Disentangling Microbial Mediators of Malnutrition: Modeling Environmental Enteric Dysfunction

Abstract

Environmental enteric dysfunction (EED) (also referred to as environmental enteropathy) is a subclinical chronic intestinal disorder that is an emerging contributor to early childhood malnutrition. EED is common in resource-limited settings, and is postulated to consist of small intestinal injury, dysfunctional nutrient absorption, and chronic inflammation that results in impaired early child growth attainment. Although there is emerging interest in the hypothetical potential for chemical toxins in the environmental exposome to contribute to EED, the propensity of published data, and hence the focus of this review, implicates a critical role of environmental microbes. Early childhood malnutrition and EED are most prevalent in resource-limited settings where food is limited, and inadequate access to clean water and sanitation results in frequent gastrointestinal pathogen exposures. Even as overt diarrhea rates in these settings decline, silent enteric infections and faltering growth persist. Furthermore, beyond restricted physical growth, EED and/or enteric pathogens also associate with impaired oral vaccine responses, impaired cognitive development, and may even accelerate metabolic syndrome and its cardiovascular consequences. As these potentially costly long-term consequences of early childhood enteric infections increasingly are appreciated, novel therapeutic strategies that reverse damage resulting from nutritional deficiencies and microbial insults in the developing small intestine are needed. Given the inherent limitations in investigating how specific intestinal pathogens directly injure the small intestine in children, animal models provide an affordable and controlled opportunity to elucidate causal sequelae of specific enteric infections, to differentiate consequences of defined nutrient deprivation alone from co-incident enteropathogen insults, and to correlate the resulting gut pathologies with their functional impact during vulnerable early life windows.
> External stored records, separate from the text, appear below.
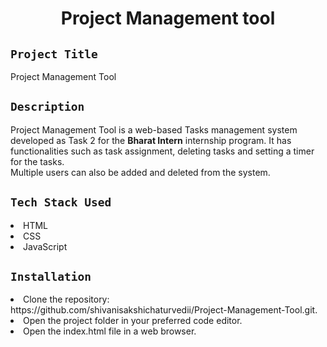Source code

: <h1 align="center">
  <a href="# Project Management Tool"></a>
  Project Management tool
</h1>

## `Project Title`
Project Management Tool

## `Description`
Project Management Tool is a web-based Tasks management system developed as Task 2 for the **Bharat Intern** internship program. It has functionalities such as task assignment, deleting tasks and setting a timer for the tasks.
<br>
Multiple users can also be added and deleted from the system.
<br>
## `Tech Stack Used`
<li>HTML</li>
<li>CSS</li>
<li>JavaScript</li>

## `Installation`
<li>Clone the repository: https://github.com/shivanisakshichaturvedii/Project-Management-Tool.git.</li>
<li>Open the project folder in your preferred code editor.</li>
<li>Open the index.html file in a web browser.</li>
Keywords: Enteropathogen; Environmental Enteric Dysfunction; Environmental Enteropathy; Intestinal Barrier; Malnutrition.

Figure 1

Healthy small intestine (green boxes) contrasted with intestinal pathologies observed in murine models of nutritional deficiency alone (yellowboxes) compared with specific pathogen infection during either zinc deficiency (pink boxes) or protein deficiency (blue boxes). *The described features are observed in models of protein deficiency. A diminished CD4:CD8 ratio is seen during both protein and zinc deficiency. Future applications of these models can help to address important knowledge gaps. How do genetic and epigenetic factors shape intestinal adaptations during select nutrient deficiencies? How do microbial communities and intestinal pathogens differentially adapt to select nutrient deficiencies in the small intestine, and what are the consequences of this altered microbial ecology on epithelial cell function, host nutrient availability, inflammation, and metabolism? What are the consequences of nutrient and microbial-dependent acute (episodic) and chronic (persistent) mucosal and systemic inflammation on intestinal function, susceptibility to infection, nutrient demand, metabolism, and host growth?